**Instruction:** Repeat, exactly as they appear, the lines from the one with "mayoría de sus propuestas son adecuadas p" through the last line of the entries below, but none of the pictures.

**Supplied data:**

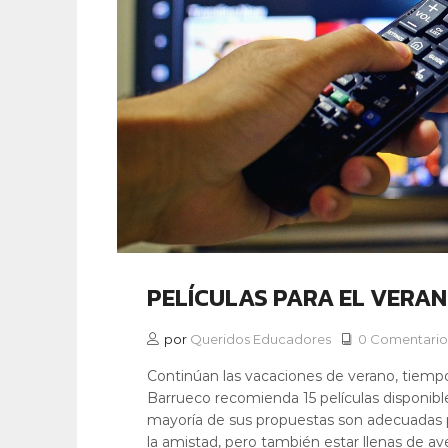
PELÍCULAS PARA EL VERA
por
Queridos Educadores
0 Comentario
Continúan las vacaciones de verano, tiempo 
Barrueco recomienda 15 películas disponib
mayoría de sus propuestas son adecuadas p
la amistad, pero también estar llenas de av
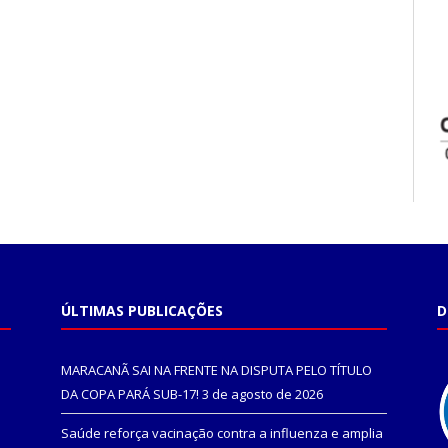
ÚLTIMAS PUBLICAÇÕES
D
MARACANÃ SAI NA FRENTE NA DISPUTA PELO TÍTULO
DA COPA PARÁ SUB-17!
3 de agosto de 2026
Saúde reforça vacinação contra a influenza e amplia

**Response below:**
mayoría de sus propuestas son adecuadas p
la amistad, pero también estar llenas de av
ÚLTIMAS PUBLICAÇÕES
D
MARACANÃ SAI NA FRENTE NA DISPUTA PELO TÍTULO
DA COPA PARÁ SUB-17!
3 de agosto de 2026
Saúde reforça vacinação contra a influenza e amplia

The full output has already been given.